* **Selected excerpt**

*** Begin section ***

# FreeBSD to RAM: is it possible?



## sossego (Sep 22, 2009)

Being also a Debian user, I've noticed that the image can be loaded to ram from the boot menu. Can the same thing be done with FreeBSD?


----------



## aragon (Sep 22, 2009)

What image?


----------



## phoenix (Sep 23, 2009)

And what Debian package did you install to get that option?  I've never seen it on my Debian 3.1, 4.0, or 5.0 systems.  I've seen that option on various LiveCDs, though, where the entire contents of the CD are loaded into a RAM disk/tmpfs and then use that for the / partition.

In theory, you should be able to write a boot script that will create a memory disk (using md(4)), and extract a tarball of the / partition into it (or copy the contents of the real / off the disk), then mount it as /.

AFAIK, there's nothing pre-built to do this.  Although maybe the NanoBSD, MiniBSD, or PicoBSD guys have something like this.


----------



## sossego (Sep 23, 2009)

http://forums.debian.net/viewtopic.php?f=16&t=29774&start=0

That is the howto.


----------



## tobe (Sep 24, 2009)

*** End section ***

* **Task instructions**
1. From the FreeBSD-to-RAM thread, reproduce word for word the part that opens with the words containing "And what Debian" and closes with "something like this.".
2. In the FreeBSD-to-RAM thread, why does phoenix ask which Debian package was installed to get the load-to-RAM option?

* **The data**
*** Begin section ***

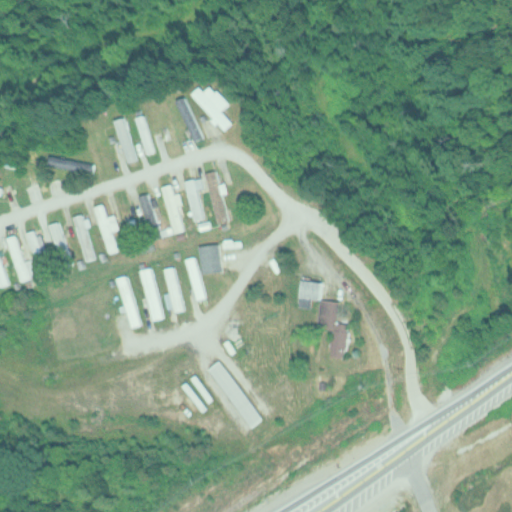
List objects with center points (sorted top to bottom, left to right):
building: (215, 104)
road: (340, 118)
building: (146, 133)
building: (126, 139)
building: (36, 169)
road: (269, 183)
building: (217, 195)
building: (195, 197)
building: (172, 205)
building: (151, 215)
building: (128, 217)
building: (85, 236)
building: (61, 241)
building: (40, 250)
building: (211, 258)
road: (244, 270)
building: (3, 274)
building: (195, 277)
building: (173, 289)
building: (150, 293)
building: (128, 300)
building: (327, 316)
building: (234, 393)
road: (399, 441)
road: (414, 476)
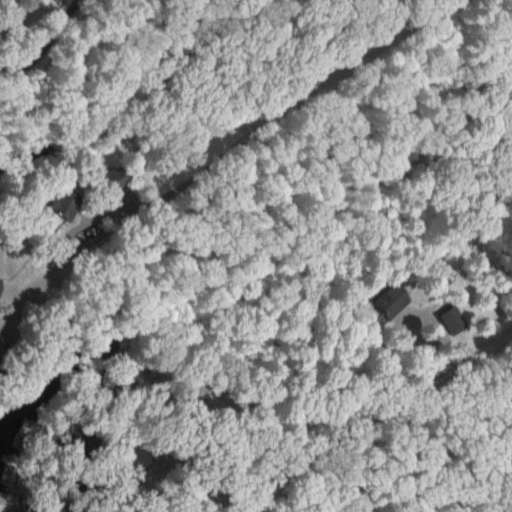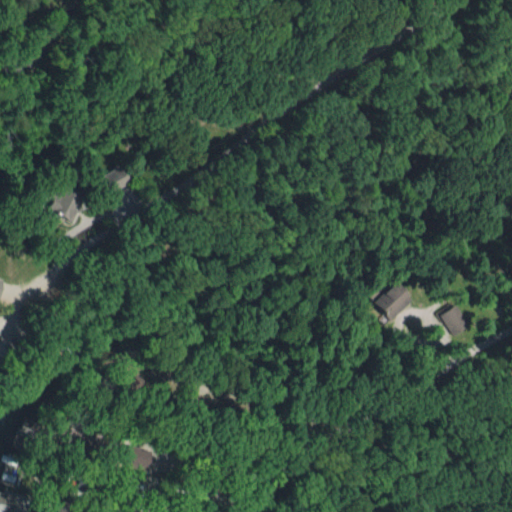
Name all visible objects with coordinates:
road: (46, 44)
road: (302, 101)
building: (108, 179)
building: (57, 204)
building: (387, 300)
building: (450, 319)
road: (373, 409)
building: (132, 455)
road: (215, 465)
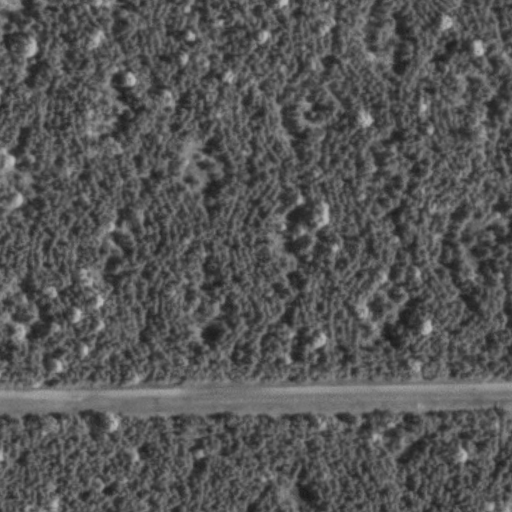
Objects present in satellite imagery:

*** End section ***

* **Answers to the tasks**
1.
And what Debian package did you install to get that option?  I've never seen it on my Debian 3.1, 4.0, or 5.0 systems.  I've seen that option on various LiveCDs, though, where the entire contents of the CD are loaded into a RAM disk/tmpfs and then use that for the / partition.

In theory, you should be able to write a boot script that will create a memory disk (using md(4)), and extract a tarball of the / partition into it (or copy the contents of the real / off the disk), then mount it as /.

AFAIK, there's nothing pre-built to do this.  Although maybe the NanoBSD, MiniBSD, or PicoBSD guys have something like this.

2. He has never seen that option on his Debian 3.1, 4.0, or 5.0 systems. He has seen it only on various LiveCDs, where the whole CD is loaded into a RAM disk/tmpfs and used as the / partition.